▶ **TASK**: Will you lay out the lines below for all the rows as a JSON list of strings, one string per line, with blank lines omitted? Leave the pictures out of the answer.
┌─ RECORDS
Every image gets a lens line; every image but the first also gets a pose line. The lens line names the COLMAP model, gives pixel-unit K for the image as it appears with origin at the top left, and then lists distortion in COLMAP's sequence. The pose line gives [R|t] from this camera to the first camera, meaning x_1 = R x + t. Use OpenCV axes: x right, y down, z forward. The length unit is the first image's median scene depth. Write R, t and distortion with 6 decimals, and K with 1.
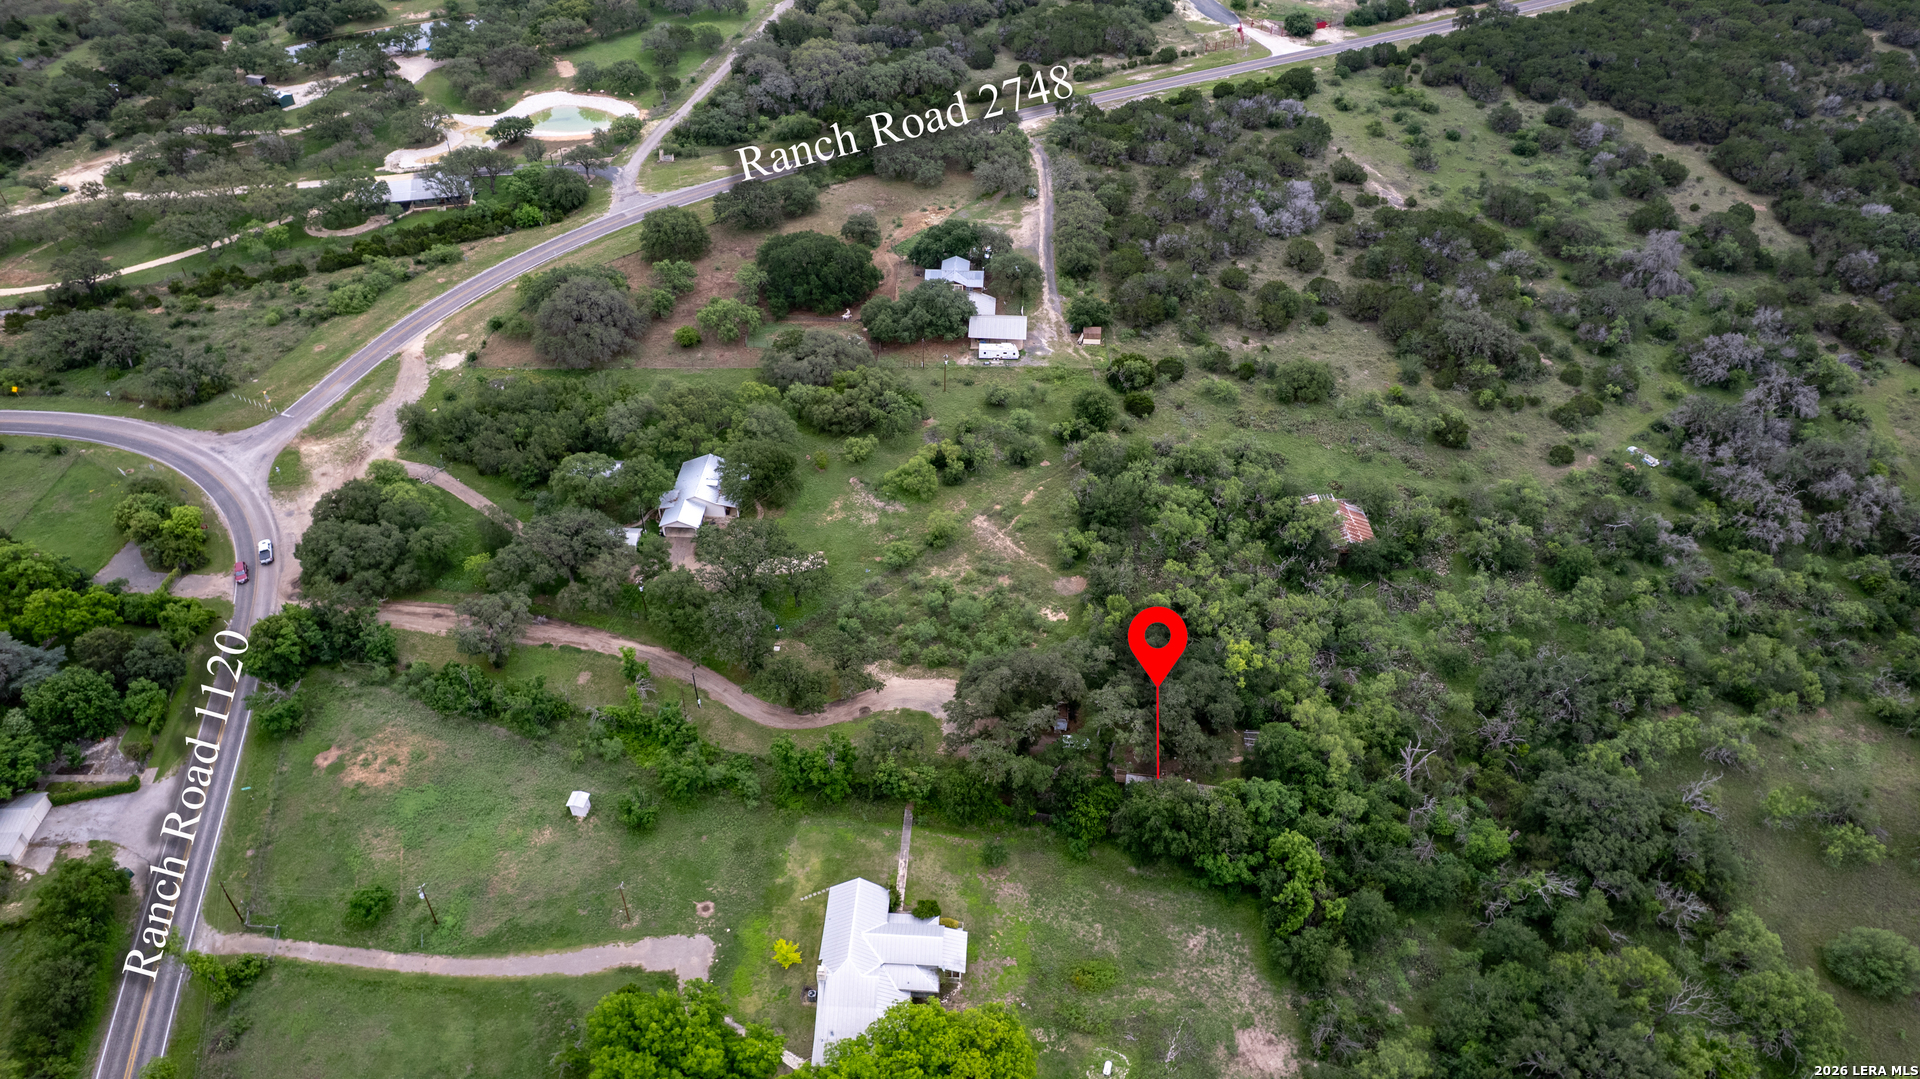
lens RADIAL K [[1228.4, 0, 956.3], [0, 1228.4, 548.6], [0, 0, 1]] dist [-0.082458, 0.072523]
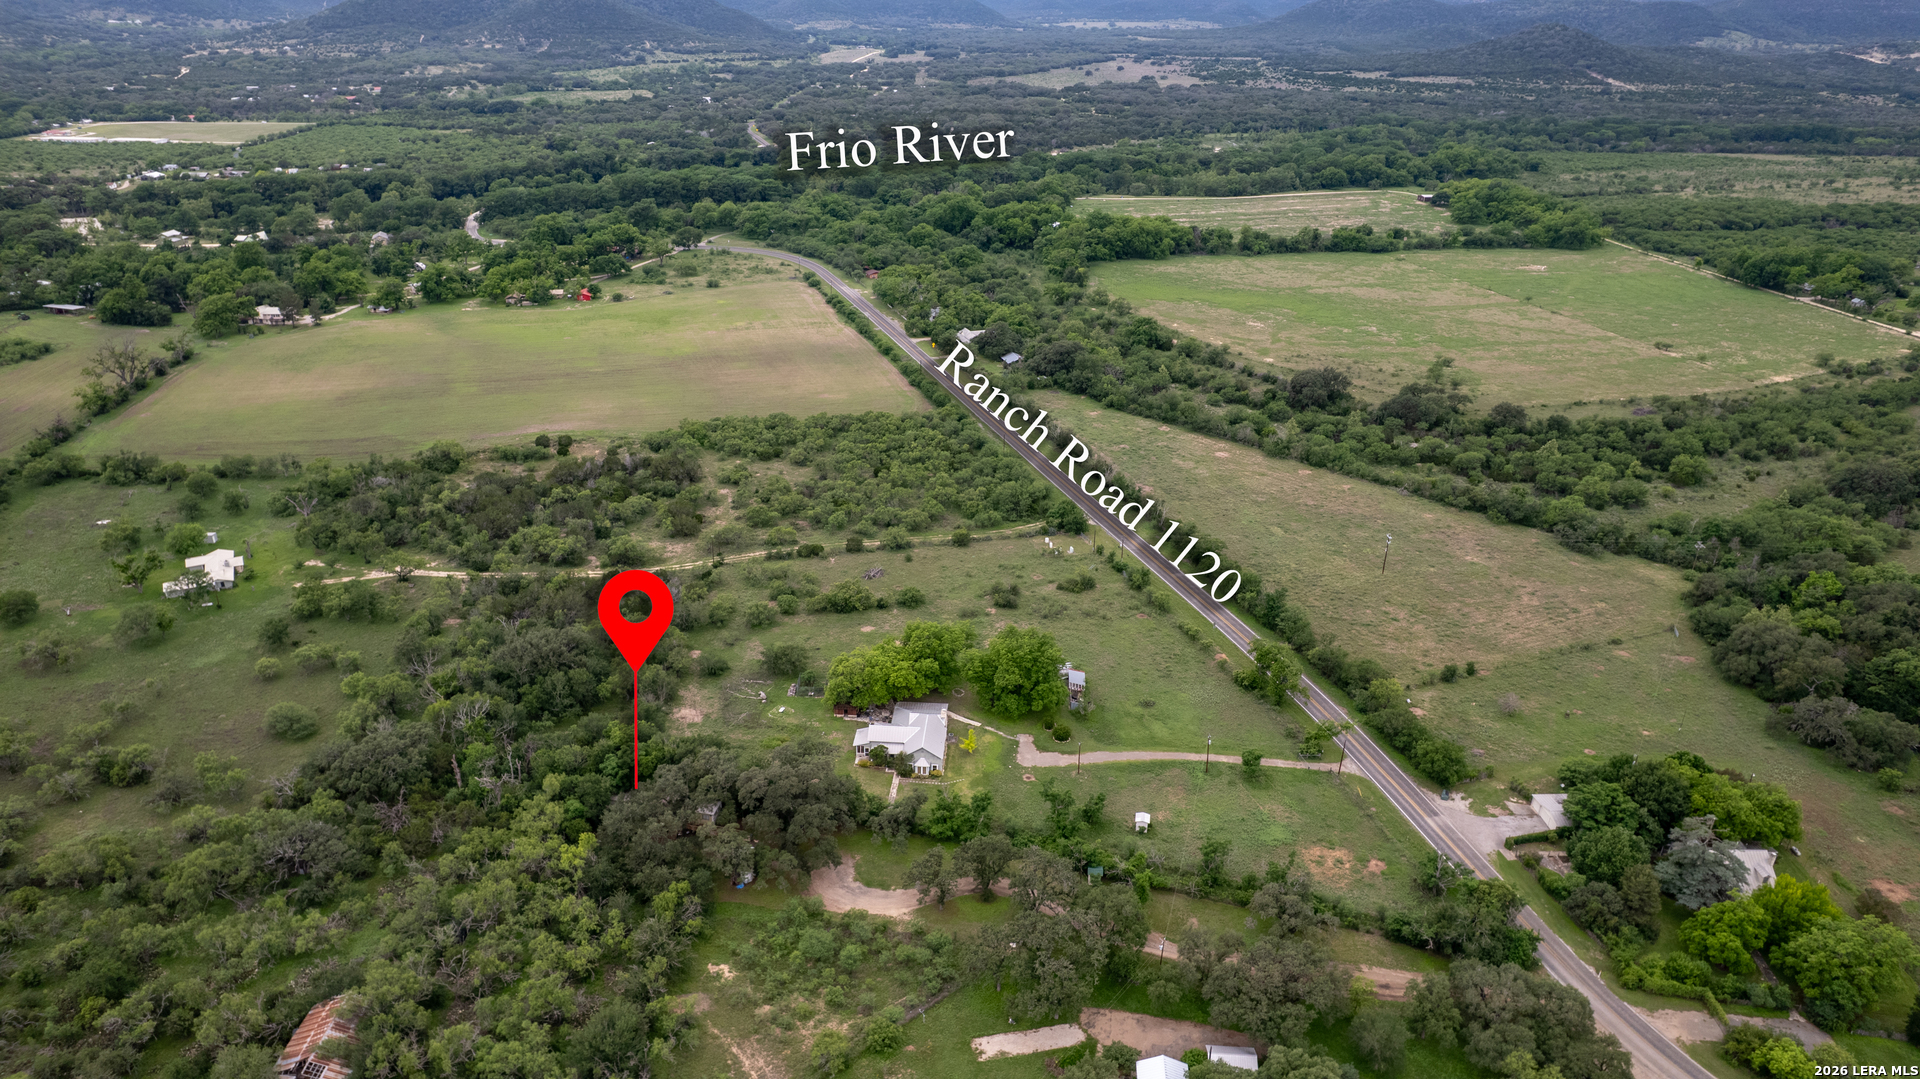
lens RADIAL K [[1228.4, 0, 956.3], [0, 1228.4, 548.6], [0, 0, 1]] dist [-0.082458, 0.072523]
pose [[-0.999546, -0.029976, 0.003020, -0.088873], [-0.009968, 0.423627, 0.905782, -0.891506], [-0.028431, 0.905340, -0.423734, 1.063381]]
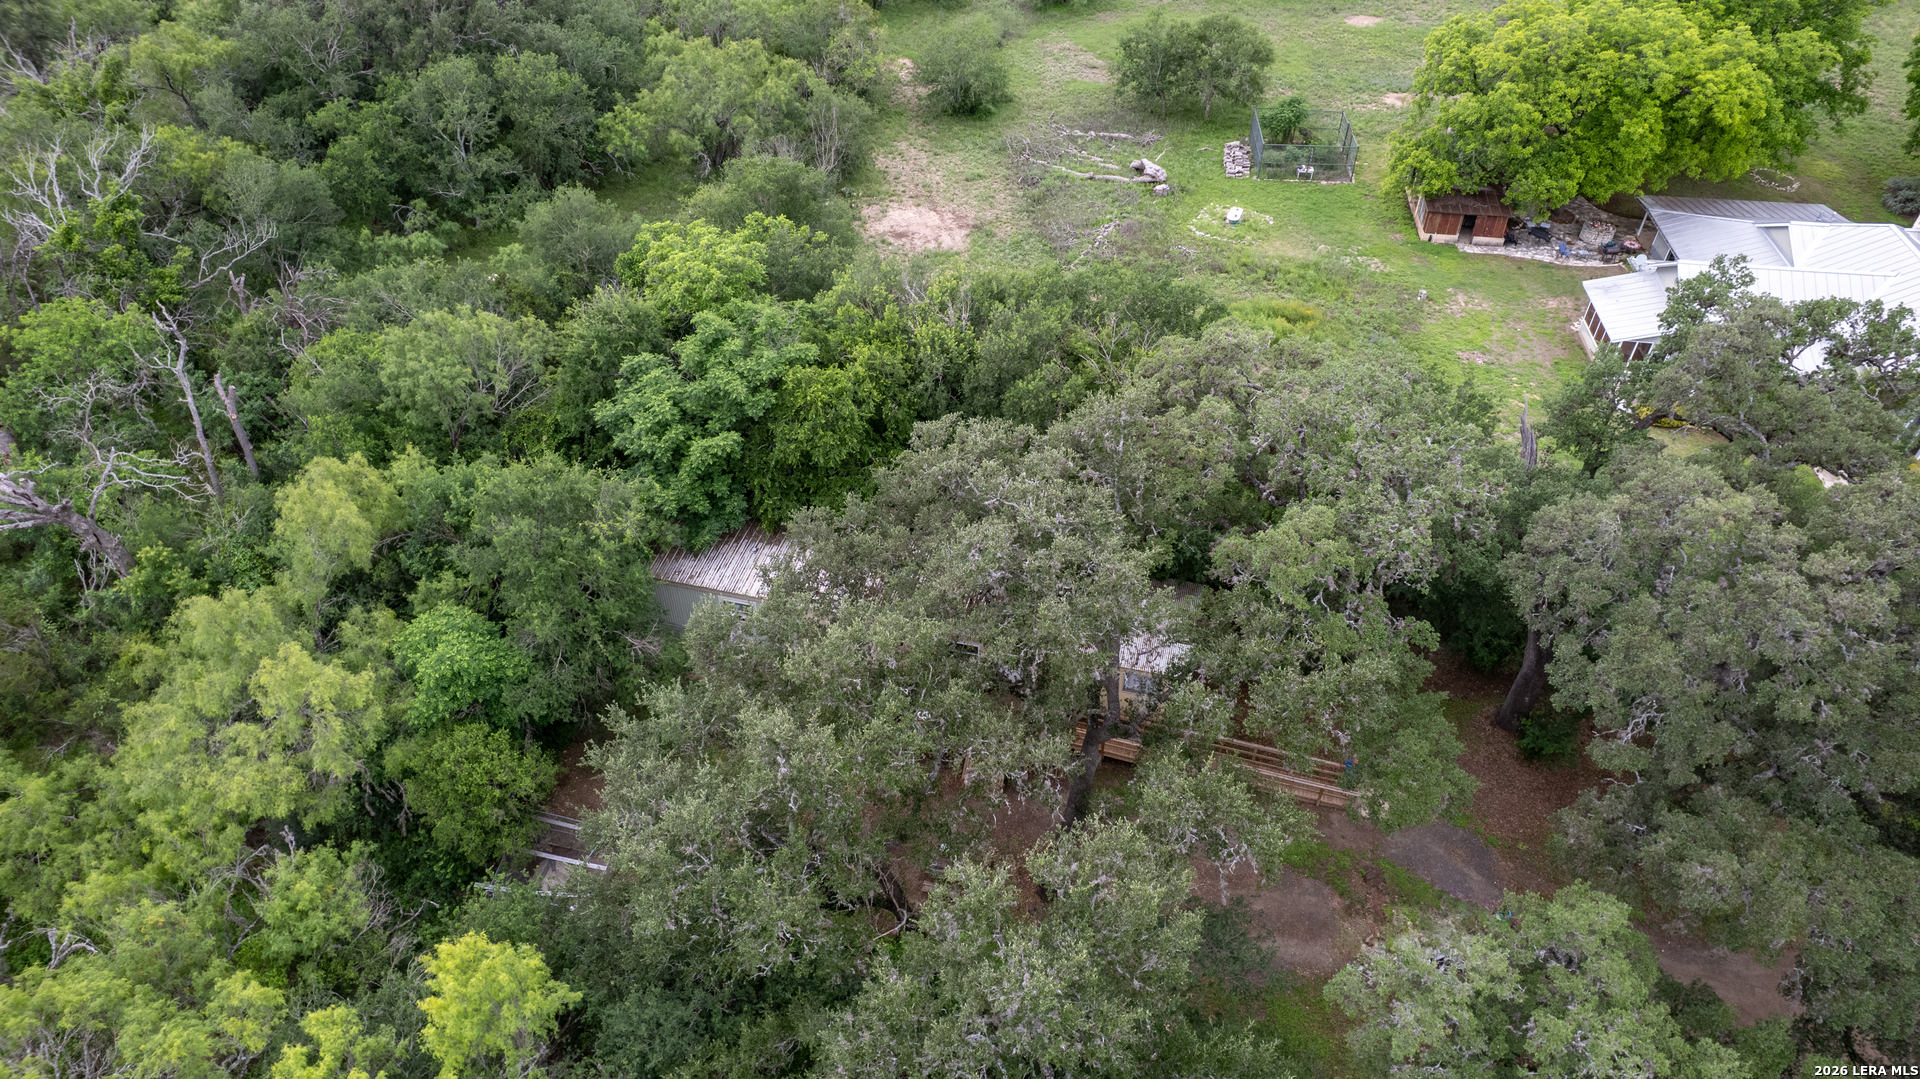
lens RADIAL K [[1228.4, 0, 956.3], [0, 1228.4, 548.6], [0, 0, 1]] dist [-0.082458, 0.072523]
pose [[-0.997486, -0.058802, 0.039548, 0.148110], [0.032182, 0.121330, 0.992090, -0.046716], [-0.063135, 0.990869, -0.119132, 0.836931]]
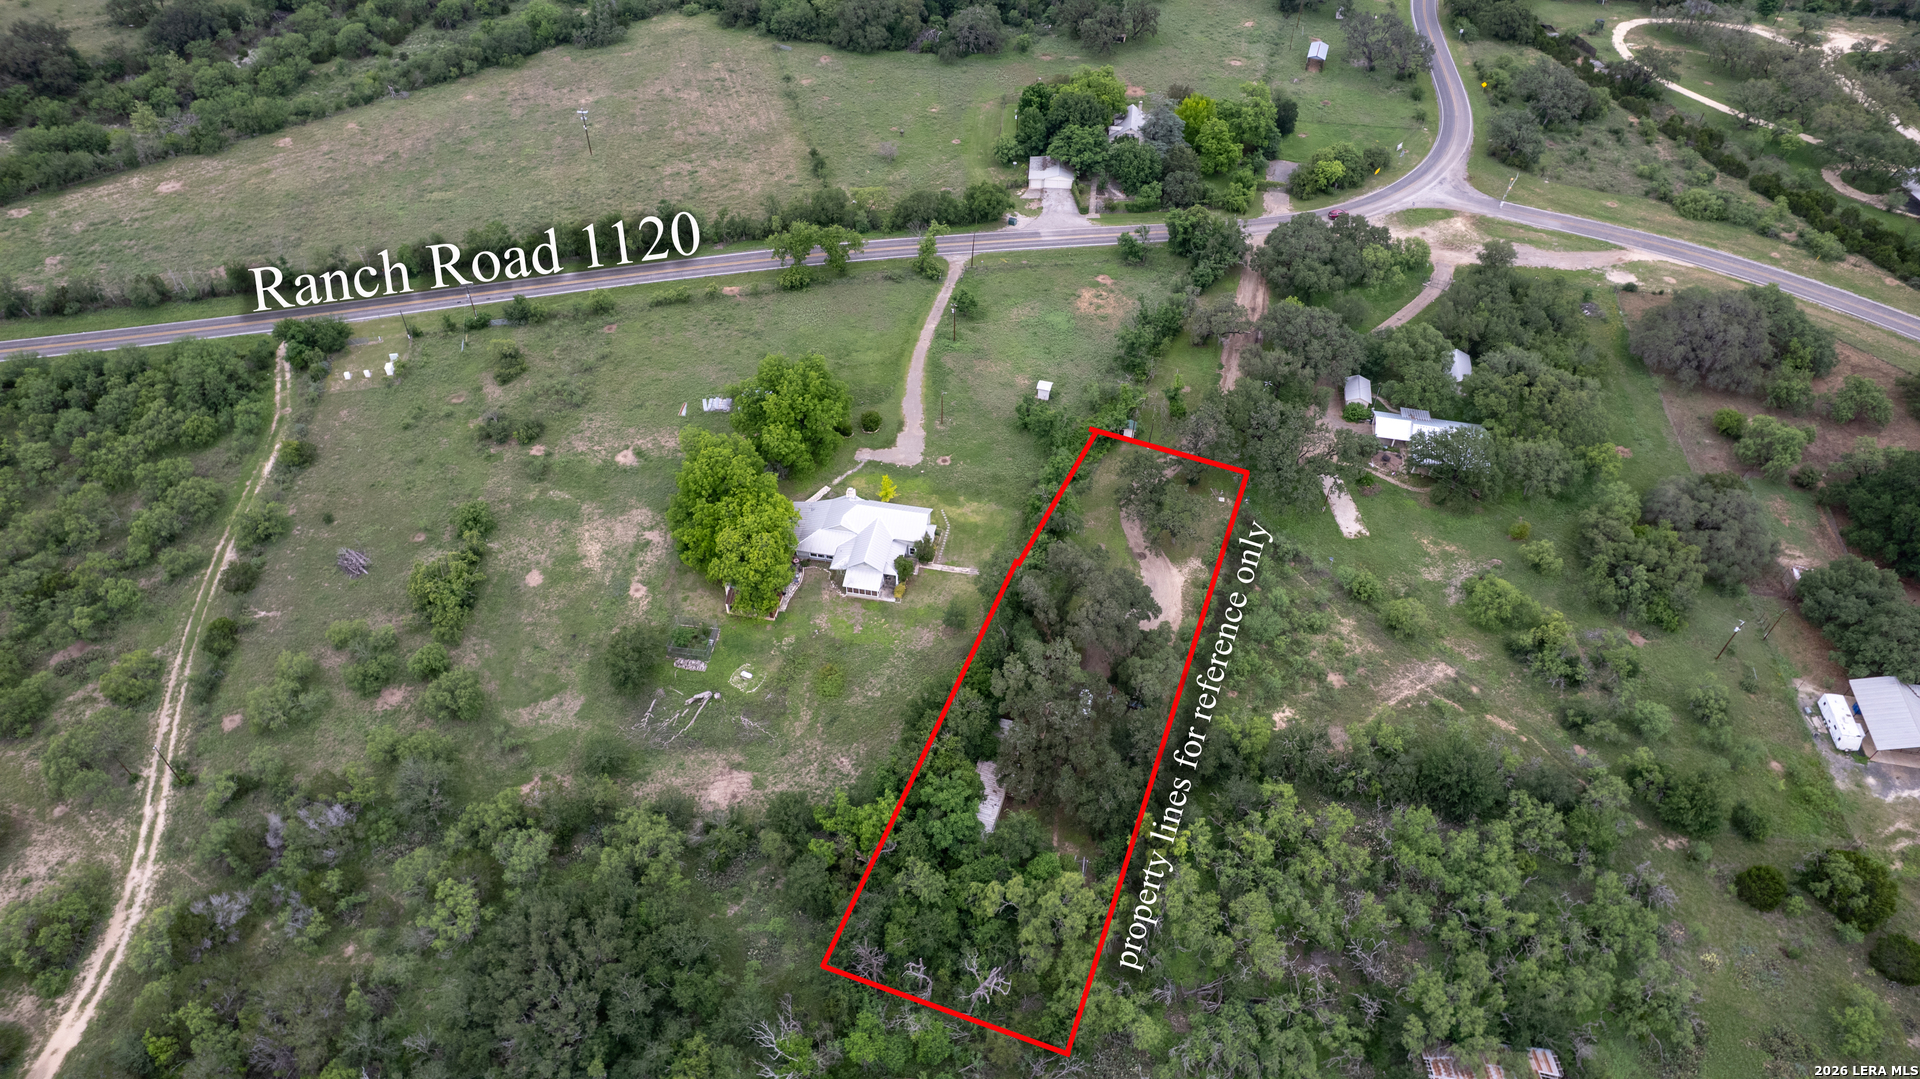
lens RADIAL K [[1228.4, 0, 956.3], [0, 1228.4, 548.6], [0, 0, 1]] dist [-0.082458, 0.072523]
pose [[-0.132005, 0.700762, -0.701076, 0.605022], [-0.649310, 0.473275, 0.595321, -0.349889], [0.748980, 0.533801, 0.392538, 0.418930]]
└─
▶ **TASK OUTPUT**:
[
  "Every image gets a lens line; every image but the first also gets a pose line. The lens line names the COLMAP model, gives pixel-unit K for the image as it appears with origin at the top left, and then lists distortion in COLMAP's sequence. The pose line gives [R|t] from this camera to the first camera, meaning x_1 = R x + t. Use OpenCV axes: x right, y down, z forward. The length unit is the first image's median scene depth. Write R, t and distortion with 6 decimals, and K with 1.",
  "lens RADIAL K [[1228.4, 0, 956.3], [0, 1228.4, 548.6], [0, 0, 1]] dist [-0.082458, 0.072523]",
  "lens RADIAL K [[1228.4, 0, 956.3], [0, 1228.4, 548.6], [0, 0, 1]] dist [-0.082458, 0.072523]",
  "pose [[-0.999546, -0.029976, 0.003020, -0.088873], [-0.009968, 0.423627, 0.905782, -0.891506], [-0.028431, 0.905340, -0.423734, 1.063381]]",
  "lens RADIAL K [[1228.4, 0, 956.3], [0, 1228.4, 548.6], [0, 0, 1]] dist [-0.082458, 0.072523]",
  "pose [[-0.997486, -0.058802, 0.039548, 0.148110], [0.032182, 0.121330, 0.992090, -0.046716], [-0.063135, 0.990869, -0.119132, 0.836931]]",
  "lens RADIAL K [[1228.4, 0, 956.3], [0, 1228.4, 548.6], [0, 0, 1]] dist [-0.082458, 0.072523]",
  "pose [[-0.132005, 0.700762, -0.701076, 0.605022], [-0.649310, 0.473275, 0.595321, -0.349889], [0.748980, 0.533801, 0.392538, 0.418930]]"
]